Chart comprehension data
※

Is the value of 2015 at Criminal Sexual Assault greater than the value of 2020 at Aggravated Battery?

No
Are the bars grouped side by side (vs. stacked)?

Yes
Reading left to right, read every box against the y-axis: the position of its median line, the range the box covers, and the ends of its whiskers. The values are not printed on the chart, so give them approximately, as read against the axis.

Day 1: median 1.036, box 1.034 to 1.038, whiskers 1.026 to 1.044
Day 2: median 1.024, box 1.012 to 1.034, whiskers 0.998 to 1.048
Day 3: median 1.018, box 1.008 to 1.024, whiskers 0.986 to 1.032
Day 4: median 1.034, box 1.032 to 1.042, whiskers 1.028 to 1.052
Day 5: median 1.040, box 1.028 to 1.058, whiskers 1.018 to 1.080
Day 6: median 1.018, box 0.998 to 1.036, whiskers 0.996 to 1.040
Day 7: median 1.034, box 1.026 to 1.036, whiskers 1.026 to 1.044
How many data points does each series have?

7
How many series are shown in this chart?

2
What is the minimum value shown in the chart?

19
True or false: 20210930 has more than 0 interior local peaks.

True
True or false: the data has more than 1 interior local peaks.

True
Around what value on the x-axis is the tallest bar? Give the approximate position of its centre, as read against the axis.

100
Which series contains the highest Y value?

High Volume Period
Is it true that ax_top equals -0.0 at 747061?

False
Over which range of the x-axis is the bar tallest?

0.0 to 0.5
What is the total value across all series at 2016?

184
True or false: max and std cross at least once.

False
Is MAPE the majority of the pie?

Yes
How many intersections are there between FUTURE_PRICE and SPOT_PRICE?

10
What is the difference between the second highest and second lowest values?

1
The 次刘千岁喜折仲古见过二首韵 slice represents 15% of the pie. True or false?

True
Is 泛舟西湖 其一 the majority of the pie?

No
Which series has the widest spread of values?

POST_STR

※

Task item: Reproduce all of the entries above line for line, without altering a single character.

The completed task:
Is the value of 2015 at Criminal Sexual Assault greater than the value of 2020 at Aggravated Battery?

No
Are the bars grouped side by side (vs. stacked)?

Yes
Reading left to right, read every box against the y-axis: the position of its median line, the range the box covers, and the ends of its whiskers. The values are not printed on the chart, so give them approximately, as read against the axis.

Day 1: median 1.036, box 1.034 to 1.038, whiskers 1.026 to 1.044
Day 2: median 1.024, box 1.012 to 1.034, whiskers 0.998 to 1.048
Day 3: median 1.018, box 1.008 to 1.024, whiskers 0.986 to 1.032
Day 4: median 1.034, box 1.032 to 1.042, whiskers 1.028 to 1.052
Day 5: median 1.040, box 1.028 to 1.058, whiskers 1.018 to 1.080
Day 6: median 1.018, box 0.998 to 1.036, whiskers 0.996 to 1.040
Day 7: median 1.034, box 1.026 to 1.036, whiskers 1.026 to 1.044
How many data points does each series have?

7
How many series are shown in this chart?

2
What is the minimum value shown in the chart?

19
True or false: 20210930 has more than 0 interior local peaks.

True
True or false: the data has more than 1 interior local peaks.

True
Around what value on the x-axis is the tallest bar? Give the approximate position of its centre, as read against the axis.

100
Which series contains the highest Y value?

High Volume Period
Is it true that ax_top equals -0.0 at 747061?

False
Over which range of the x-axis is the bar tallest?

0.0 to 0.5
What is the total value across all series at 2016?

184
True or false: max and std cross at least once.

False
Is MAPE the majority of the pie?

Yes
How many intersections are there between FUTURE_PRICE and SPOT_PRICE?

10
What is the difference between the second highest and second lowest values?

1
The 次刘千岁喜折仲古见过二首韵 slice represents 15% of the pie. True or false?

True
Is 泛舟西湖 其一 the majority of the pie?

No
Which series has the widest spread of values?

POST_STR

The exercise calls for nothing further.